Texte présenté:
Le dernier monde cannibale est basé sur un récit authentique de Robert Harper relatant sa découverte d'une tribu vivant encore à l'age de pierre en plein cœur de la jungle de Midanao. On suit donc le périple de 4 personnages dont Robert Harper interprété ici par Massimo Foschi après un atterrissage un peu brutal de leur avion sur l'île de Mindanao. Venus à la rencontre de quelques explorateurs vivant dans un campement sur cette même île, nos aventuriers ne trouveront que des tentes vides. La nuit tombée ils seront alors agresser par une mystérieuse tribu et très vite ils seront séparés et perdus dans la jungle. Robert Harper est alors capturés par une tribu primitive pour être soumis à leur rites et leur mode de vie ancestral...
Le dernier monde cannibale est un film classique dans le sens ou Ruggero Deodato n'utilise pas ici le procédé du documenteur et du found footage. Le film est d'ailleurs proche des standards d'un film d'aventures dont la jungle serait le personnage principale avec toutefois quelques gros morceaux trash à l'intérieur. Bien moins extrême et radicale que Cannibal holocaust, ce premier film permet à Deodato de poser les bases du genre à travers un récit dans lequel les éléments gores sont finalement assez peu nombreux. L'axe narratif du Dernier monde cannibale est clairement de plonger un homme civilisé dans des conditions extrêmes comme pour révéler que la prétendue barbarie des primitifs n'est que l'assurance de leur survie. Après avoir été retenu captif, mis à nu, perdu et affamé le personnage de Robert Harper retrouvera des comportement lui aussi dictés par son instincts animal et son désir de survie. Ruggero Deaodato peut alors filmer les rituels et les coutumes de cette tribu avec visiblement un grand soucis de réalisme (la part anthropologique étant toujours assez flou) en posant un regard dénué de tout jugement.
Le dernier monde cannibale, contrairement à de nombreux films qui viendront plus tard, n'existe pas seulement sur ses moments les plus extrêmes. Deodato livre même quelques très jolis moments de tension comme l'arrivée de Robert Harper dans la tribu avec une multitudes de primitifs postés, inquiétants et immobiles sur le flanc de rochers (on penserait presque à Vinyan) ou encore une belle contre plongée du fond d'un gouffre avec deux silhouettes qui se découpent comme des ombres étranges sur un ciel bleu. De vrais efforts de mise en scène pour un récit multiple dans lequel Deodato greffe des éléments d'aventures, de romance et même de comédie. Massimo Foschi livre une belle prestation de comédien totalement mis à nu sous l'objectif de Deodato, l'acteur parvient à montrer par son regard toute l'intensité, la rage et le désespoir de cet homme contraint de retrouver son animalité pour survivre.

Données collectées

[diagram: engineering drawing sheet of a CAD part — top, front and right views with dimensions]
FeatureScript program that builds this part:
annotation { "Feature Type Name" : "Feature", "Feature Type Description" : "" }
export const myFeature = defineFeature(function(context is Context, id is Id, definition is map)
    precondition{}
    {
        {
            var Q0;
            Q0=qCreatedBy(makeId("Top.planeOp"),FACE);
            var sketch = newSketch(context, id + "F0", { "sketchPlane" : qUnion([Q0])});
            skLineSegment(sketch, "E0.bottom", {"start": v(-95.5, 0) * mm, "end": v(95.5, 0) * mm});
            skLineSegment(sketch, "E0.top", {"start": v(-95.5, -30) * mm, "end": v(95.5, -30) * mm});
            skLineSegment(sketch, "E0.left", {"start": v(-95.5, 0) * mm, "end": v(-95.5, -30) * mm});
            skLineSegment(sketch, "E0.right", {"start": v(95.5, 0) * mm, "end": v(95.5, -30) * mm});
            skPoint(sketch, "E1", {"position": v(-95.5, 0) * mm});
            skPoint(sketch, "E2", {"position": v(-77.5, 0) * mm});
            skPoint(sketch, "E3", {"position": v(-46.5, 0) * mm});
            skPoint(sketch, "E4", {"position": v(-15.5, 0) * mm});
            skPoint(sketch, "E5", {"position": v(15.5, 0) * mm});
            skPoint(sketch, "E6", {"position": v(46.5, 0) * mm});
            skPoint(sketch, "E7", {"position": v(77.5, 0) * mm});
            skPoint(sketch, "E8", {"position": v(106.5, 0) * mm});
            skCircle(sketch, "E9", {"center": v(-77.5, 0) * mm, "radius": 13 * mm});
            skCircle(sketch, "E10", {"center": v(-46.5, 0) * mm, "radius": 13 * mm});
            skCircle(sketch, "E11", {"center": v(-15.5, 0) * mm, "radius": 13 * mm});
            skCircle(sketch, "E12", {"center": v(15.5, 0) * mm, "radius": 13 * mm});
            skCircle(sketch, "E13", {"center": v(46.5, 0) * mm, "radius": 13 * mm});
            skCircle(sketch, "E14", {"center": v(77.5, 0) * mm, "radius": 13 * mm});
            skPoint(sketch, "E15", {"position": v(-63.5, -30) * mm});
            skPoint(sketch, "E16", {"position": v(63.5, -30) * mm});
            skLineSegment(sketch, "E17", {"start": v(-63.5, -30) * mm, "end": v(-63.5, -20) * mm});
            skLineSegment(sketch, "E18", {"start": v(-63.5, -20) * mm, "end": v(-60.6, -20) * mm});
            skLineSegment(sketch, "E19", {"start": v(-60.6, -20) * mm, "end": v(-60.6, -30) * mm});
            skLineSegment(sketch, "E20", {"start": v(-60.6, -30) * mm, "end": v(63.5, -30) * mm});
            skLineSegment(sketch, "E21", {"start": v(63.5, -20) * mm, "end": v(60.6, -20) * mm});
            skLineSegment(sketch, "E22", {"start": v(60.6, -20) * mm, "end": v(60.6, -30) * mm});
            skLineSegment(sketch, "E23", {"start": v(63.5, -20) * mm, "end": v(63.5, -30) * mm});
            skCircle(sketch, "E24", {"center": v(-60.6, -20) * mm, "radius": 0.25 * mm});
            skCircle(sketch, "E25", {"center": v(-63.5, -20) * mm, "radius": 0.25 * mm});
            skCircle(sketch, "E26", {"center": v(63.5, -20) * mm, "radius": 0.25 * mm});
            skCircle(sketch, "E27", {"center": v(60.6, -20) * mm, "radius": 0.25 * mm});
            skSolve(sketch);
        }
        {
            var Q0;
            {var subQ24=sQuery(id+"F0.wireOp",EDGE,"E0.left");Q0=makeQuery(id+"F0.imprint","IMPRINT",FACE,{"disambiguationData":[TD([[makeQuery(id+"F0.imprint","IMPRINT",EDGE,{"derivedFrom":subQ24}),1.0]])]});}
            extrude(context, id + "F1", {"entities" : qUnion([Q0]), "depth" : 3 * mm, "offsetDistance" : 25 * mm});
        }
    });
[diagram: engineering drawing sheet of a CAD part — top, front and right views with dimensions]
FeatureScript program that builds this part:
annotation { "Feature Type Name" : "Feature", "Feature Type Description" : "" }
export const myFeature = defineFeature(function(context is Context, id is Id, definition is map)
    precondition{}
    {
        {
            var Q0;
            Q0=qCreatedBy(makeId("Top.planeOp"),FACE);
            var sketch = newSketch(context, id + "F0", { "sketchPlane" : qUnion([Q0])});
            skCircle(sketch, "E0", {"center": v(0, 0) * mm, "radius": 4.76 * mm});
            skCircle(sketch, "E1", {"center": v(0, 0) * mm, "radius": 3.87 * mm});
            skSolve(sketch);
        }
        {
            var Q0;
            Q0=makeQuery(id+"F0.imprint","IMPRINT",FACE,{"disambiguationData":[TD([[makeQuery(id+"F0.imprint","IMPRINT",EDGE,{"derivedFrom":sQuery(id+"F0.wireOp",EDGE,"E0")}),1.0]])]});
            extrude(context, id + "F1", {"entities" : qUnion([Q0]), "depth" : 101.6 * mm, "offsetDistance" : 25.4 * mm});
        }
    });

Travail demandé:
1 - Dans la critique du film, reprenez le passage qui commence à « Le dernier monde cannibale est basé » et se termine à « de vie ancestral... », en renommant « Robert Harper » en « Richard Harper ».
2 - Relevez tous les titres de films cités dans la critique du film.
Les lignes n'ont aucun lien avec le texte.

Réponses fournies:
1 -
Le dernier monde cannibale est basé sur un récit authentique de Richard Harper relatant sa découverte d'une tribu vivant encore à l'age de pierre en plein cœur de la jungle de Midanao. On suit donc le périple de 4 personnages dont Richard Harper interprété ici par Massimo Foschi après un atterrissage un peu brutal de leur avion sur l'île de Mindanao. Venus à la rencontre de quelques explorateurs vivant dans un campement sur cette même île, nos aventuriers ne trouveront que des tentes vides. La nuit tombée ils seront alors agresser par une mystérieuse tribu et très vite ils seront séparés et perdus dans la jungle. Richard Harper est alors capturés par une tribu primitive pour être soumis à leur rites et leur mode de vie ancestral...

2 -
Le dernier monde cannibale
Cannibal holocaust
Vinyan